Il se demandait s’il allait être éloquent pour convaincre et toucher la jeune femme, et si, devinant l’infâme comédie, elle n’allait pas l’accabler de son mépris…
Mais il était trop tard pour reculer…
D’ailleurs, le sourire de triomphe qui se dessinait sur les lèvres de la Monti et l’air nettement satisfait que s’était composé Moralès, le rassurèrent aussitôt.
– Eh bien, chère amie…, fit César de Birargues en embrassant galamment la main que lui tendait la belle Diana, tout s’est bien passé?
– Admirablement.
– Elle est ici?
– Elle est ici.
– Elle ne se doute pas, au moins, que je suis d’accord avec vous?
– En rien…, affirmait Diana. L’affaire a été menée si rapidement que la chère enfant n’a même pas eu le temps de se reconnaître… En ce moment, elle dort paisiblement, en attendant que son prince Charmant vienne la réveiller.
– Vous êtes non seulement des gens très habiles, mais aussi des amis très sûrs…, remerciait sottement le beau César.
Et prenant cinq billets de mille francs dans son portefeuille, il ajouta:
– Voici le reliquat de la somme convenue… Maintenant, conduisez-moi auprès de la belle…
– Un instant! fit Moralès stimulé par le regard expressif de sa maîtresse.
– Pourquoi, un instant? questionna vivement le jeune de Birargues.
– Les frais ont été plus considérables que je ne le pensais…, développait cyniquement le rasta. Ce n’est pas tout; nous courons de gros risques… nous avons dû nous assurer des complicités très coûteuses. Il me faut encore dix mille francs si vous voulez que je vous livre votre captive.
– Dix mille francs! répéta César ahuri par cette complication imprévue.
– C’est à prendre ou à laisser…, conclut froidement Moralès.
M. de Birargues eut un frémissement de rage. En un seconde, la lumière s’était faite dans son esprit.
– Je suis roulé…, se dit-il au comble de la rage.
Puis tout haut, il reprit d’un air de dignité offensée:
– Vous êtes deux gredins!
– Marquis!
– Oui, deux gredins… et je vous donne cinq minutes pour remettre Mme Jeanne Bertin en liberté… sinon, je vais immédiatement porter une plainte au procureur de la République.
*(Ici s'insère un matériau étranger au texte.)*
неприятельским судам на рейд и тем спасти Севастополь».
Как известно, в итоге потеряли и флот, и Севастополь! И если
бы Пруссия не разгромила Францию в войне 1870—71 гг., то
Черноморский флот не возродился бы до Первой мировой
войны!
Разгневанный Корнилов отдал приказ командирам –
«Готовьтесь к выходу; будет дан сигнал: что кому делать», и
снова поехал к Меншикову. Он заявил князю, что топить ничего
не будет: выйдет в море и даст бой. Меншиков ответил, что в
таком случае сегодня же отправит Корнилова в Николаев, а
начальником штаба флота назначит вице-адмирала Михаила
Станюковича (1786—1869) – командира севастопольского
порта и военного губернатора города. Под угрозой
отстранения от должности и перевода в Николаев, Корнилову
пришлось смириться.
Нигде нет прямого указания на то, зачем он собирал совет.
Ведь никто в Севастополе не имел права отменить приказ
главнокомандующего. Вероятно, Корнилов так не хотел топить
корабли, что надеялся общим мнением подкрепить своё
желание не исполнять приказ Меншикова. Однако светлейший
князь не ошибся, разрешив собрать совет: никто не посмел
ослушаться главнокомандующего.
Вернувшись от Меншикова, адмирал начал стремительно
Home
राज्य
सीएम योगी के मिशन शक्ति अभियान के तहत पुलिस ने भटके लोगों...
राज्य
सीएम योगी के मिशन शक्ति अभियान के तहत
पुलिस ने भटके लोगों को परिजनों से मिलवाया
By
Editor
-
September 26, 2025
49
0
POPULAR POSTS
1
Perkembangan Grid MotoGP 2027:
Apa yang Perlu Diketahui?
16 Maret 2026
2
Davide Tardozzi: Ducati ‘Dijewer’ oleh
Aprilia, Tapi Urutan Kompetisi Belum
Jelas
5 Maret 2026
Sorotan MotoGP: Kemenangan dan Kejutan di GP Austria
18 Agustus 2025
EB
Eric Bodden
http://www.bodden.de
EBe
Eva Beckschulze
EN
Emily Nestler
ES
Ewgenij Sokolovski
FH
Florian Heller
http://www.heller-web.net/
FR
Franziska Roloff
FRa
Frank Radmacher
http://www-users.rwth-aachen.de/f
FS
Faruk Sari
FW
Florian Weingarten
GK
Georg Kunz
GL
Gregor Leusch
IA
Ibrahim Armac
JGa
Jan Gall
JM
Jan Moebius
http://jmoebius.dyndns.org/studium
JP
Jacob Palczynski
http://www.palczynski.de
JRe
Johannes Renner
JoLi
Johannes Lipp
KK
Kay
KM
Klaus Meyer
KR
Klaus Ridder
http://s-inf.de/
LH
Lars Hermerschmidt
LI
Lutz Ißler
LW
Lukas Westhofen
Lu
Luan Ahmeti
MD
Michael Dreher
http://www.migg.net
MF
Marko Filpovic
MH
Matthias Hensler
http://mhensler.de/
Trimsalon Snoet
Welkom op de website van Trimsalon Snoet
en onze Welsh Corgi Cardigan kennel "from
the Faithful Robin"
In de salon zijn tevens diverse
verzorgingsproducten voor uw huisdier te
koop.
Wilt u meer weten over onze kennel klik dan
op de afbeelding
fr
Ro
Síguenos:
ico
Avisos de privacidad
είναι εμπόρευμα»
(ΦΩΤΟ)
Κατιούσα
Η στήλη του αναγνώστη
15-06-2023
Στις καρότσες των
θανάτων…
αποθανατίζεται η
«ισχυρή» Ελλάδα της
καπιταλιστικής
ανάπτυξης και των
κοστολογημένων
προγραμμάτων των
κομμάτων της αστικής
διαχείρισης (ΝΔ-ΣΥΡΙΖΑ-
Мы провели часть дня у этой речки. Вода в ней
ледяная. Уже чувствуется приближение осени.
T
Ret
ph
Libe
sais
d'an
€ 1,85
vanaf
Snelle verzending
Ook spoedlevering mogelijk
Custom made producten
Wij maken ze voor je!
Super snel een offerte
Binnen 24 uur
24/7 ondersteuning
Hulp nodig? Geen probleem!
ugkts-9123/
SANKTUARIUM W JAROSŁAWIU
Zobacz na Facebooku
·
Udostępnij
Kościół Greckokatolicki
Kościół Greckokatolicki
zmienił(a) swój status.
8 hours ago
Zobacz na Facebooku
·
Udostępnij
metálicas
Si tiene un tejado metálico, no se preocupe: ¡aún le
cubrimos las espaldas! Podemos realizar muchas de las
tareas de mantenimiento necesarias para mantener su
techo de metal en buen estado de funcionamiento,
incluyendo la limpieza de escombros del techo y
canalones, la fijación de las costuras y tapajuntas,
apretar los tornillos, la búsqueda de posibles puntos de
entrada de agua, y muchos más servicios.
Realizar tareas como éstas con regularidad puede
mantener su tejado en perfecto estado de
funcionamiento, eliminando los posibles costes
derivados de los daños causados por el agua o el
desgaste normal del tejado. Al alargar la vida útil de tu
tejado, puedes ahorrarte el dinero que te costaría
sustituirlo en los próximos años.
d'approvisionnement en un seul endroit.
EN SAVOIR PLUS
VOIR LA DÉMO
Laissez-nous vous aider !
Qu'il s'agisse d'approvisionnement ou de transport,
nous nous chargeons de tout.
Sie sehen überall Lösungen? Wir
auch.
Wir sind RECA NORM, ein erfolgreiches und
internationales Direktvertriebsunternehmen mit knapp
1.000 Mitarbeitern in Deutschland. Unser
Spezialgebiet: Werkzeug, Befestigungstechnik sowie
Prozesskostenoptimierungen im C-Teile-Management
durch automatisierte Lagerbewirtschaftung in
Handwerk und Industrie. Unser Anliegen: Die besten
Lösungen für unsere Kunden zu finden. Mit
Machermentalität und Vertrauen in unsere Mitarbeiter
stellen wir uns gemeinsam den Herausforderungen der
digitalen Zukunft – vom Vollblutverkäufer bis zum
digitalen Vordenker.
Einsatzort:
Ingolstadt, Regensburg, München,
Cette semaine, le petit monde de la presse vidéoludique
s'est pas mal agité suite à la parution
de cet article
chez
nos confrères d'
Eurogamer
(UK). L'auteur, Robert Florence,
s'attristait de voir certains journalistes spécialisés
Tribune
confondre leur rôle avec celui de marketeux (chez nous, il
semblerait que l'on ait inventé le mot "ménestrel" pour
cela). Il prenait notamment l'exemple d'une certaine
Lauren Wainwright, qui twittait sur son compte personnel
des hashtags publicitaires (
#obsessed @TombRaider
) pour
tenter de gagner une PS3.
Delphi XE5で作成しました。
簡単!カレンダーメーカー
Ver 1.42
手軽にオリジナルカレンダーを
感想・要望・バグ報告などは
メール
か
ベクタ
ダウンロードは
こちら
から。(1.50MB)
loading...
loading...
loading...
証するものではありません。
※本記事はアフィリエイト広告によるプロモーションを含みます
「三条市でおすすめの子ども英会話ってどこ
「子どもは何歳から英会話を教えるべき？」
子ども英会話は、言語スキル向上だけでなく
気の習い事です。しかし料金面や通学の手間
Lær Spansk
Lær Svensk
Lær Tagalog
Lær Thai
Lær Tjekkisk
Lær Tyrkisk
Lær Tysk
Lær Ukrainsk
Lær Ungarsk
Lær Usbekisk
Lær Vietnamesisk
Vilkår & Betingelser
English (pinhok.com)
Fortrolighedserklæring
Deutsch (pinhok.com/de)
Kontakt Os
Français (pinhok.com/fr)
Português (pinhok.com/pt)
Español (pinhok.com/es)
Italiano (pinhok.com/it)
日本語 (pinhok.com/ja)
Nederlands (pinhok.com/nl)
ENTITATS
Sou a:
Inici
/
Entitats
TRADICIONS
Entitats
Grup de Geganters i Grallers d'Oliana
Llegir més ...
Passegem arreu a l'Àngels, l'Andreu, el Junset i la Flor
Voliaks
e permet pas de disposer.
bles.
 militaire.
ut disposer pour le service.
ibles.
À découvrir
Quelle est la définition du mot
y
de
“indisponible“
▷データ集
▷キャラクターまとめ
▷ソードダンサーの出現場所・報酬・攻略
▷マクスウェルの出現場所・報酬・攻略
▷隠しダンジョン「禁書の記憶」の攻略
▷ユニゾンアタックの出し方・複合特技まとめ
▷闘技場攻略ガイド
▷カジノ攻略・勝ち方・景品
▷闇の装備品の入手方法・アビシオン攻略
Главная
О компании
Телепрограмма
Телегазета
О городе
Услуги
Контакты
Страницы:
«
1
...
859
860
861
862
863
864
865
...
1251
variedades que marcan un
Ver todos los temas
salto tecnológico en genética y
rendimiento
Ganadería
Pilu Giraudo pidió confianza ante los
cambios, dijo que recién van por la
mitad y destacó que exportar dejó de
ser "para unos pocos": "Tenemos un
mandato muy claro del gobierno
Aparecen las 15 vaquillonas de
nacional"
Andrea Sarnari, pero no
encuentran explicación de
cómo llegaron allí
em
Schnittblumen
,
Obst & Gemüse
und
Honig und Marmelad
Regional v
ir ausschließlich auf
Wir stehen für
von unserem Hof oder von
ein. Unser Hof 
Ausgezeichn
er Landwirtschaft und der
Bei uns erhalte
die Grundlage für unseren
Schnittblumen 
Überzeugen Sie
– Une plainte! Contre qui? interrogeait ironiquement Diana.
– Contre vous deux.
– Et ça? fit Moralès, en mettant sous les yeux de César la lettre que celui-ci lui avait si imprudemment adressée la veille:
Mon cher baron,
Comme convenu, je vous envoie ci-joint un chèque de cinq mille francs pour l’exécution de mes projets. Je vous remettrai pareille somme… à la livraison.
Très cordialement vôtre.
CÉSAR DE BIRARGUES.
En relisant cette missive, à laquelle, en l’écrivant, il n’avait accordé aucune importance, le jeune snob comprit l’effroyable guêpier dans lequel il était tombé.